(DATA SUPPLIED Opens)

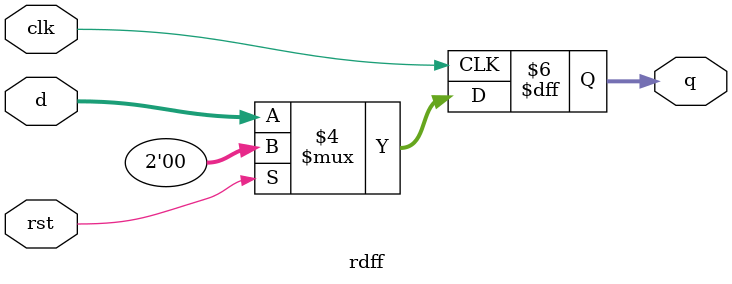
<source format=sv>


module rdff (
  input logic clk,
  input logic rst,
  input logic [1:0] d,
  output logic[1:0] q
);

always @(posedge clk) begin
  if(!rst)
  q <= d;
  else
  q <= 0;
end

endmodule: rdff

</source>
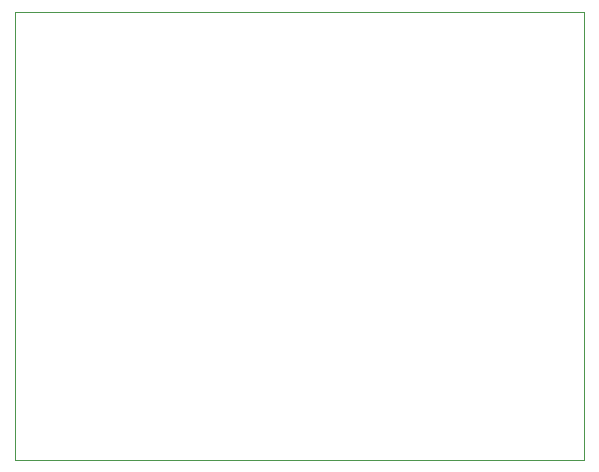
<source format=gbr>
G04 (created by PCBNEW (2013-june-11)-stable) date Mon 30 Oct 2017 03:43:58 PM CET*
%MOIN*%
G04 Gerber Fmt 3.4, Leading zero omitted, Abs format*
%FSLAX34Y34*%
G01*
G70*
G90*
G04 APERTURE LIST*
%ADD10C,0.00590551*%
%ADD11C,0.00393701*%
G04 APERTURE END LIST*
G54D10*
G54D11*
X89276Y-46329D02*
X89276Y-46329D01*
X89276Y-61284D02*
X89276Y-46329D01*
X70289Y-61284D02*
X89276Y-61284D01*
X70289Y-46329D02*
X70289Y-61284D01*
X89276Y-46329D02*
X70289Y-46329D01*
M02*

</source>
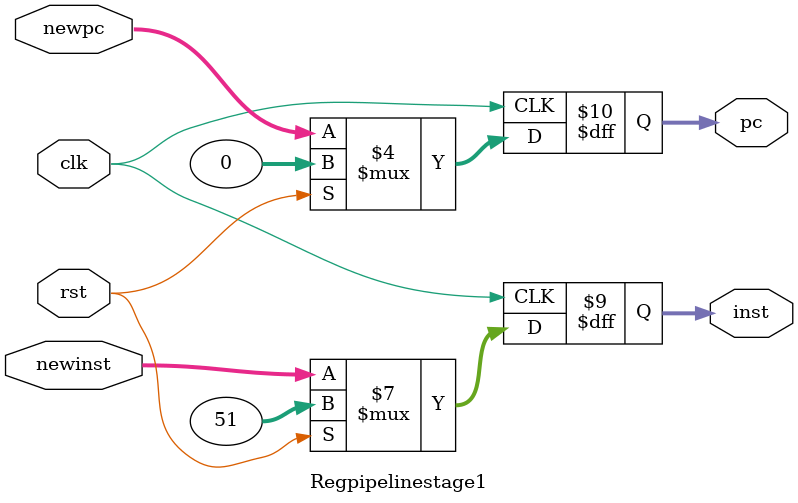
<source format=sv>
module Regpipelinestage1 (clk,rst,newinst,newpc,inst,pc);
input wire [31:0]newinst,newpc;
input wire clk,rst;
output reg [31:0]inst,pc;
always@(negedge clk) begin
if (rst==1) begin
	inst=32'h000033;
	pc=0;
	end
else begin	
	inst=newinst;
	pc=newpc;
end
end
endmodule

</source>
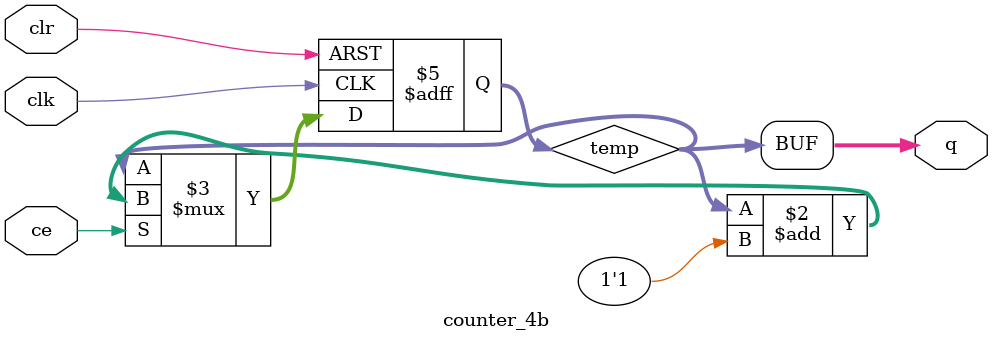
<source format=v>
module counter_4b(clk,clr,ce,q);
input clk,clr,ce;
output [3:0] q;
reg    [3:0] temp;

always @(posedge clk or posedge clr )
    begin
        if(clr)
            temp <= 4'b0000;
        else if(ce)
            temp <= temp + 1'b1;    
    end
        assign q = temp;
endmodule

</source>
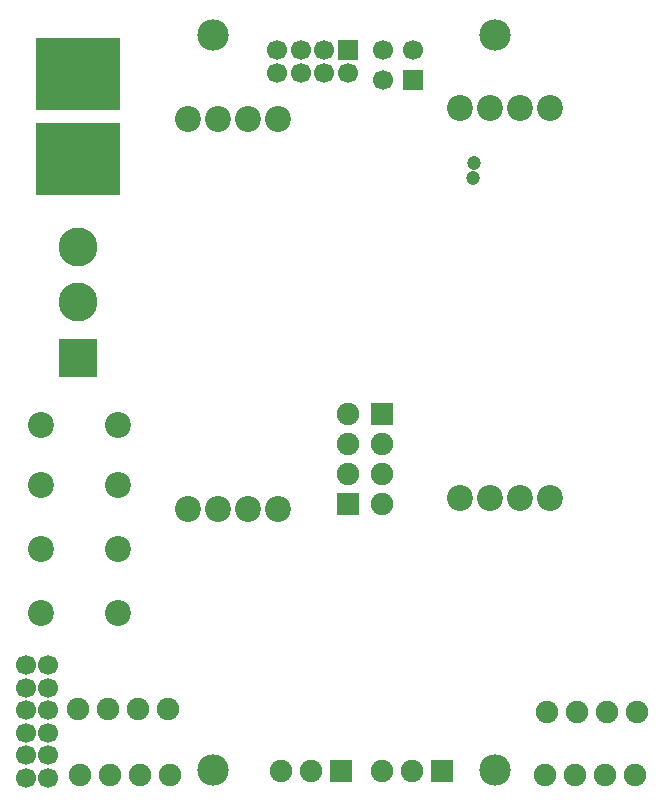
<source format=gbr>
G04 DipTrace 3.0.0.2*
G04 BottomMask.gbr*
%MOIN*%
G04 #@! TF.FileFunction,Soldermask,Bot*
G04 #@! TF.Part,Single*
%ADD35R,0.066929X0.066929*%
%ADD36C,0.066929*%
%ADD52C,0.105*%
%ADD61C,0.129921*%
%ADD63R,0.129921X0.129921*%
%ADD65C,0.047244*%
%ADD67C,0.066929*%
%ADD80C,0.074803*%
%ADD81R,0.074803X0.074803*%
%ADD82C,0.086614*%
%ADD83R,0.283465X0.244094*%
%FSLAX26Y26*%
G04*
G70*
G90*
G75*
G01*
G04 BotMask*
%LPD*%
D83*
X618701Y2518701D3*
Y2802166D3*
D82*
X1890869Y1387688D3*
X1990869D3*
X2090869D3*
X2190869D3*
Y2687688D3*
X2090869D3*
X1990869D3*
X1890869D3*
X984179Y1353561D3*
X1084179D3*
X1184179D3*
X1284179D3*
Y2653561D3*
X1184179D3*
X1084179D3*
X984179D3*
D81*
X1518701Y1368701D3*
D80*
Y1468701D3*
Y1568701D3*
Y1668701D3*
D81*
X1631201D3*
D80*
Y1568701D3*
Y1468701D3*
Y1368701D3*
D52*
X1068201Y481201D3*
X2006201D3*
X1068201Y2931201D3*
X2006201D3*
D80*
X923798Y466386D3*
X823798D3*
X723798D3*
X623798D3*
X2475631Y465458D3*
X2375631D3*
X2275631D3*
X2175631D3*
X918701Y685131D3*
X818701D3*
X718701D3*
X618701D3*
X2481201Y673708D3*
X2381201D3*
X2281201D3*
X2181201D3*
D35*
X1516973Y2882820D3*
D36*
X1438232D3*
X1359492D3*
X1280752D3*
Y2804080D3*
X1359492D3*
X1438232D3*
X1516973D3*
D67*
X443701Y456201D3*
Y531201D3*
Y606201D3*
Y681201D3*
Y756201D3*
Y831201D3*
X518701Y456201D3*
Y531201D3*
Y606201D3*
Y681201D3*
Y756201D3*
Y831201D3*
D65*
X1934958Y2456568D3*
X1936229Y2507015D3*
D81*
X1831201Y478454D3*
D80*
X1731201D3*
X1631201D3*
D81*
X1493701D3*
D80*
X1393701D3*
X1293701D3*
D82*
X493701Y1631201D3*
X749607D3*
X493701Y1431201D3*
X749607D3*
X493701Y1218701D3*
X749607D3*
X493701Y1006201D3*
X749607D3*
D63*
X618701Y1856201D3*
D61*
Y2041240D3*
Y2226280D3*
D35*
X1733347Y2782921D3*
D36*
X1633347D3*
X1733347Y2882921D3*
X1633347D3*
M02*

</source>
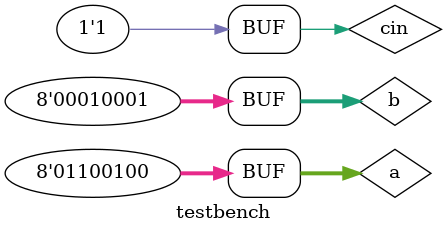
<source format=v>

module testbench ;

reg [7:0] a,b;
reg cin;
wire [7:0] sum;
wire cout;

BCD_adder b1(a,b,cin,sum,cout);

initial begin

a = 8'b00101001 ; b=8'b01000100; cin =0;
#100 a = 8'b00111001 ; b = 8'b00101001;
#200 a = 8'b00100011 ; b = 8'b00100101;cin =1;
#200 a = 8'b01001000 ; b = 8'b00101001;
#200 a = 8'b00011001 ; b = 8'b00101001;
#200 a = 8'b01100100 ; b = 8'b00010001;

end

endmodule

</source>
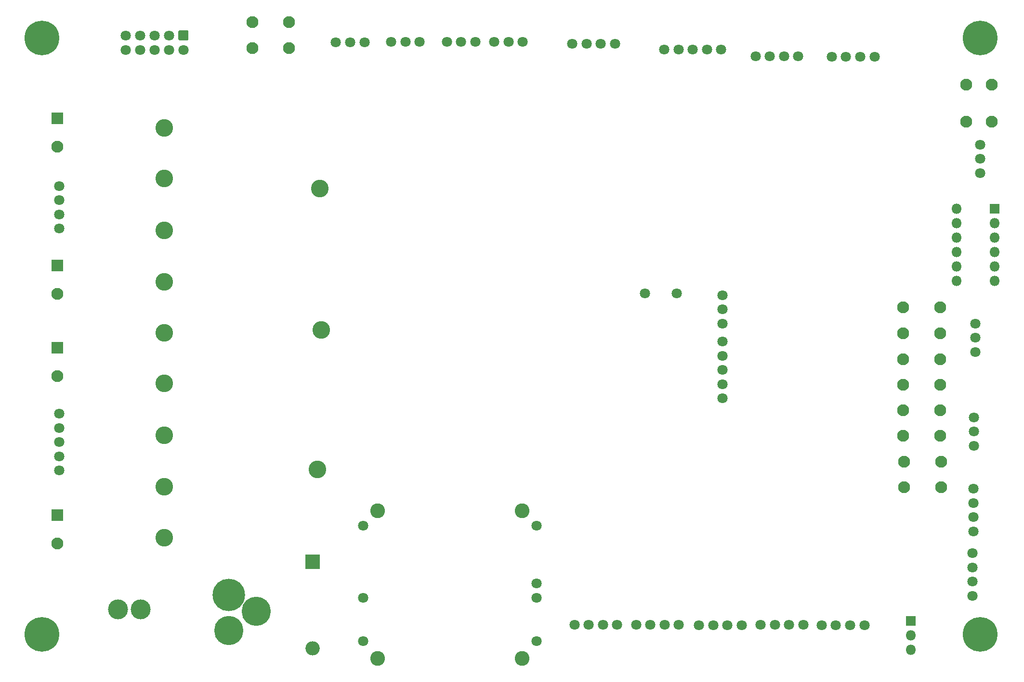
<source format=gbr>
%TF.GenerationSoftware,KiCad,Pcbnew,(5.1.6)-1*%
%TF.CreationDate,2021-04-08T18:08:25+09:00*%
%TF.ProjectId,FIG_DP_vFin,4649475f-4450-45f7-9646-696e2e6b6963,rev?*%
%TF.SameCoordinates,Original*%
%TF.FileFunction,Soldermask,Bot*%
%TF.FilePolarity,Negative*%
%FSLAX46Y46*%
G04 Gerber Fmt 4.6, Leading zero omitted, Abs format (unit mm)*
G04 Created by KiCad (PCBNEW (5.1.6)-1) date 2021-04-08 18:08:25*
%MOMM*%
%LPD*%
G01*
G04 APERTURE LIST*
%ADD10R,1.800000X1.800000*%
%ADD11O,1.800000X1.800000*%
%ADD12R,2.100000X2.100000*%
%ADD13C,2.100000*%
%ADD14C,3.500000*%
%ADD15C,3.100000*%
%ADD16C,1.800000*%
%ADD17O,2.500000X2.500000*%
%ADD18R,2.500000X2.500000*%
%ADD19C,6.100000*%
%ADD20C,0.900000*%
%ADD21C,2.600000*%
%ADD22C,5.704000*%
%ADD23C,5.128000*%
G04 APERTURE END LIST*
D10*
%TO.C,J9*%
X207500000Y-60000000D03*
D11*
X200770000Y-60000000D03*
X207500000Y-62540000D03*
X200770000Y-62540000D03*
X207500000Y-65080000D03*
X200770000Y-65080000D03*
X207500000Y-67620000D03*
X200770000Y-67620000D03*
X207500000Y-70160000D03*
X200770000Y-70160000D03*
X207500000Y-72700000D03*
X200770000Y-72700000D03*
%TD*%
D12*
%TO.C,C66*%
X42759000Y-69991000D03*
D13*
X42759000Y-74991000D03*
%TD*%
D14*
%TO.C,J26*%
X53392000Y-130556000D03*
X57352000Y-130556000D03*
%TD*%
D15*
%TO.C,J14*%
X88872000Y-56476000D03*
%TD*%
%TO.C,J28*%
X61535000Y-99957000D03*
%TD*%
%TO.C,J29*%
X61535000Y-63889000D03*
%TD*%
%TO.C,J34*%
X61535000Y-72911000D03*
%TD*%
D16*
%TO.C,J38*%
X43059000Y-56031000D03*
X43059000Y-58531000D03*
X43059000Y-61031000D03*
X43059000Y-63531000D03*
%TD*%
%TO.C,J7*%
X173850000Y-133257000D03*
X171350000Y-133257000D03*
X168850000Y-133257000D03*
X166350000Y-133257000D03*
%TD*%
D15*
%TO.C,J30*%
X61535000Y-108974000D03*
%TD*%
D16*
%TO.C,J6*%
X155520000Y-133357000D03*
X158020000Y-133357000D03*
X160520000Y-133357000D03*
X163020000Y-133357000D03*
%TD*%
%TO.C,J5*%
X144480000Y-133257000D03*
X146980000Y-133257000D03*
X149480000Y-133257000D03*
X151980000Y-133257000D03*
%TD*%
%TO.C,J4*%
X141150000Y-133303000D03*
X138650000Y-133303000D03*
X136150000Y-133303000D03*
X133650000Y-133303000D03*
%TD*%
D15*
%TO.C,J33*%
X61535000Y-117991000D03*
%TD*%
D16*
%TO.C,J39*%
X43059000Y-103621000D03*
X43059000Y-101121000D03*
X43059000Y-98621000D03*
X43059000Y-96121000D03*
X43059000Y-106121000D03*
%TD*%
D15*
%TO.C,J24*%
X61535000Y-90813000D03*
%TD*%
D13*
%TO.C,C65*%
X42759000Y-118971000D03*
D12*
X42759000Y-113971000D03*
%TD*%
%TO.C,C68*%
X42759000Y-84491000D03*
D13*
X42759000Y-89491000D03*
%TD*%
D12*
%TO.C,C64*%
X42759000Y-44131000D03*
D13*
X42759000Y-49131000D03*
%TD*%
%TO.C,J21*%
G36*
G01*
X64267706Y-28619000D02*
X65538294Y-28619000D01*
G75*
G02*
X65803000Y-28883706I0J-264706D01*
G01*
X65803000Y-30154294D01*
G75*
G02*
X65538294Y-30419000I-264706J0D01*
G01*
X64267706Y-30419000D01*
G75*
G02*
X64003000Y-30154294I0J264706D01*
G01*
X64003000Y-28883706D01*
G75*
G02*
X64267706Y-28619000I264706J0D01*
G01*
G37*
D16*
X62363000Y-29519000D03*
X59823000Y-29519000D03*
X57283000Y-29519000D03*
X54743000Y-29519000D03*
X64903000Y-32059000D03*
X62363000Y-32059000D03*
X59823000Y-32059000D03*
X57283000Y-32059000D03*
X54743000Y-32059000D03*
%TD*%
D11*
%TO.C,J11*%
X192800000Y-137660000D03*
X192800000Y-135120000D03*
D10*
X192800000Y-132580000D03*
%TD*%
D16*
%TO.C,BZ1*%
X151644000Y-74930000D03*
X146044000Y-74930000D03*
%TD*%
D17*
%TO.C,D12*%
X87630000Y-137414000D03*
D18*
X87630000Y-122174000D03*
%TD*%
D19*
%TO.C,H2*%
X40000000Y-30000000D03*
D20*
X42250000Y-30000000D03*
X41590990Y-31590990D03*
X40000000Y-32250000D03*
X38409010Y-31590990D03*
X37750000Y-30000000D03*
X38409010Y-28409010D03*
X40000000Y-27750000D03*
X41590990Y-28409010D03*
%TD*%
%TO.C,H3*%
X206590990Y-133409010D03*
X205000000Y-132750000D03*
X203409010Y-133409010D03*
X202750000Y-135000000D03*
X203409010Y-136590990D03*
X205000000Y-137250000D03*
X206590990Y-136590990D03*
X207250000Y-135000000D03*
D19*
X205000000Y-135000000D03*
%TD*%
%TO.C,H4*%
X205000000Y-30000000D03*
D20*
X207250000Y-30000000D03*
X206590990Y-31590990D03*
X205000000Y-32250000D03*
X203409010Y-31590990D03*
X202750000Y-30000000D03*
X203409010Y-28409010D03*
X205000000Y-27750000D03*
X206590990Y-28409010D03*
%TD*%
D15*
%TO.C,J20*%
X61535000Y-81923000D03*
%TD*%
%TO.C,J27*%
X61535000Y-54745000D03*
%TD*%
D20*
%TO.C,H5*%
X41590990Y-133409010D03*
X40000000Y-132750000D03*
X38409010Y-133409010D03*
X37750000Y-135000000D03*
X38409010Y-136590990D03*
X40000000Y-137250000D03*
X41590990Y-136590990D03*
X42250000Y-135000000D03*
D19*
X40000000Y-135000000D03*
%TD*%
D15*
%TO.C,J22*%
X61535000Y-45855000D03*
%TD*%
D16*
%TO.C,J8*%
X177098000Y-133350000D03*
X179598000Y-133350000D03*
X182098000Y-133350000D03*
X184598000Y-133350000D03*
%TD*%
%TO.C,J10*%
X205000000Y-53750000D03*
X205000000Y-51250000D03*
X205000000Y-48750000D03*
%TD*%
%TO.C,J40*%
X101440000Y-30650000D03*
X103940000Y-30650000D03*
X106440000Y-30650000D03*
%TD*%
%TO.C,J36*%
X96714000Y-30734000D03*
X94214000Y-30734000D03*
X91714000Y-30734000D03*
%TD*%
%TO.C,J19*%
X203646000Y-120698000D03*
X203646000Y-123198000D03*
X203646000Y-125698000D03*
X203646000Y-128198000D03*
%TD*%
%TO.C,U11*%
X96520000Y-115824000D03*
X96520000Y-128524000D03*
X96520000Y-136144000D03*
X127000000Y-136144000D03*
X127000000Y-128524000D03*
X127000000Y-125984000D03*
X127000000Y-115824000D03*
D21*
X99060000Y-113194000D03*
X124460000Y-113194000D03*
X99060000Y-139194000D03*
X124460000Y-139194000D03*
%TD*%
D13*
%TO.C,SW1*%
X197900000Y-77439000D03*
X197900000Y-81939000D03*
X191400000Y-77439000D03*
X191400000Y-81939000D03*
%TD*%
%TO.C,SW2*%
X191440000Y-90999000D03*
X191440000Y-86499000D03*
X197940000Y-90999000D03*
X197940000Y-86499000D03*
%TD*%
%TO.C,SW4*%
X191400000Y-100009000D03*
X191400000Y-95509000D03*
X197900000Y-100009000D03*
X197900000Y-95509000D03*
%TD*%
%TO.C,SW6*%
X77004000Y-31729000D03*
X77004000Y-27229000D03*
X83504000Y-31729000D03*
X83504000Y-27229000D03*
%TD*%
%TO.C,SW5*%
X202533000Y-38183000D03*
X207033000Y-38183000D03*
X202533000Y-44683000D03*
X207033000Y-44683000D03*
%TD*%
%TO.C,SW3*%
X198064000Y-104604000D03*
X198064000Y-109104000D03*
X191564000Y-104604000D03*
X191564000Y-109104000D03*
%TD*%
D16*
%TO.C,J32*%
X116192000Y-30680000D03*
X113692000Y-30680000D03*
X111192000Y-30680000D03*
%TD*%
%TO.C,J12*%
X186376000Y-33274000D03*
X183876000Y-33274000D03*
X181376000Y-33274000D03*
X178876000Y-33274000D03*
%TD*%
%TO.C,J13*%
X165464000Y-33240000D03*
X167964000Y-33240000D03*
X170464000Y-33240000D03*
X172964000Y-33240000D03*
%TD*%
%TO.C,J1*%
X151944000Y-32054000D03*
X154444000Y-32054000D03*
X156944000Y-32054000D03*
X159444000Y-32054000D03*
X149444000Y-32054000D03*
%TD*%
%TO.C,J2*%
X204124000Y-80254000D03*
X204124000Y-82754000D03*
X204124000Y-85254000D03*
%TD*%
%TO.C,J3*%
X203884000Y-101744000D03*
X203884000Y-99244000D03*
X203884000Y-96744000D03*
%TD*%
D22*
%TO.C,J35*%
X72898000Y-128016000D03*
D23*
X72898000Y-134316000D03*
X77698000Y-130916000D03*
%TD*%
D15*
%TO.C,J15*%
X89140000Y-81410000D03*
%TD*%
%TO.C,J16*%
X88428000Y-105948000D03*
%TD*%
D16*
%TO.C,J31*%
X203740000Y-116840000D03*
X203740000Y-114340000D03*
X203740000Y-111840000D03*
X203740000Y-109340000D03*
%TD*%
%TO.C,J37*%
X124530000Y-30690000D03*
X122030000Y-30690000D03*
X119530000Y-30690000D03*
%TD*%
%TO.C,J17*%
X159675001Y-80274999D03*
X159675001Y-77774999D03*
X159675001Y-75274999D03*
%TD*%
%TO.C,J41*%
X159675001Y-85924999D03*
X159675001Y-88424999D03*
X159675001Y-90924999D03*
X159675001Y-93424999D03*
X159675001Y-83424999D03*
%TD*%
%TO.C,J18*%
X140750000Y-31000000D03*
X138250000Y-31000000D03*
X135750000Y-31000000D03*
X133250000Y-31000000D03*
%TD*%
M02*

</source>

(DATA SUPPLIED Closes)

- [PROBLEM TO SOLVE]
In the records above, find the line containing "X191564000Y-104604000D03*"; please retype it and every line after it through the last line, exactly and with nothing else.

- [TASK SOLUTION]
X191564000Y-104604000D03*
X191564000Y-109104000D03*
%TD*%
D16*
%TO.C,J32*%
X116192000Y-30680000D03*
X113692000Y-30680000D03*
X111192000Y-30680000D03*
%TD*%
%TO.C,J12*%
X186376000Y-33274000D03*
X183876000Y-33274000D03*
X181376000Y-33274000D03*
X178876000Y-33274000D03*
%TD*%
%TO.C,J13*%
X165464000Y-33240000D03*
X167964000Y-33240000D03*
X170464000Y-33240000D03*
X172964000Y-33240000D03*
%TD*%
%TO.C,J1*%
X151944000Y-32054000D03*
X154444000Y-32054000D03*
X156944000Y-32054000D03*
X159444000Y-32054000D03*
X149444000Y-32054000D03*
%TD*%
%TO.C,J2*%
X204124000Y-80254000D03*
X204124000Y-82754000D03*
X204124000Y-85254000D03*
%TD*%
%TO.C,J3*%
X203884000Y-101744000D03*
X203884000Y-99244000D03*
X203884000Y-96744000D03*
%TD*%
D22*
%TO.C,J35*%
X72898000Y-128016000D03*
D23*
X72898000Y-134316000D03*
X77698000Y-130916000D03*
%TD*%
D15*
%TO.C,J15*%
X89140000Y-81410000D03*
%TD*%
%TO.C,J16*%
X88428000Y-105948000D03*
%TD*%
D16*
%TO.C,J31*%
X203740000Y-116840000D03*
X203740000Y-114340000D03*
X203740000Y-111840000D03*
X203740000Y-109340000D03*
%TD*%
%TO.C,J37*%
X124530000Y-30690000D03*
X122030000Y-30690000D03*
X119530000Y-30690000D03*
%TD*%
%TO.C,J17*%
X159675001Y-80274999D03*
X159675001Y-77774999D03*
X159675001Y-75274999D03*
%TD*%
%TO.C,J41*%
X159675001Y-85924999D03*
X159675001Y-88424999D03*
X159675001Y-90924999D03*
X159675001Y-93424999D03*
X159675001Y-83424999D03*
%TD*%
%TO.C,J18*%
X140750000Y-31000000D03*
X138250000Y-31000000D03*
X135750000Y-31000000D03*
X133250000Y-31000000D03*
%TD*%
M02*

</source>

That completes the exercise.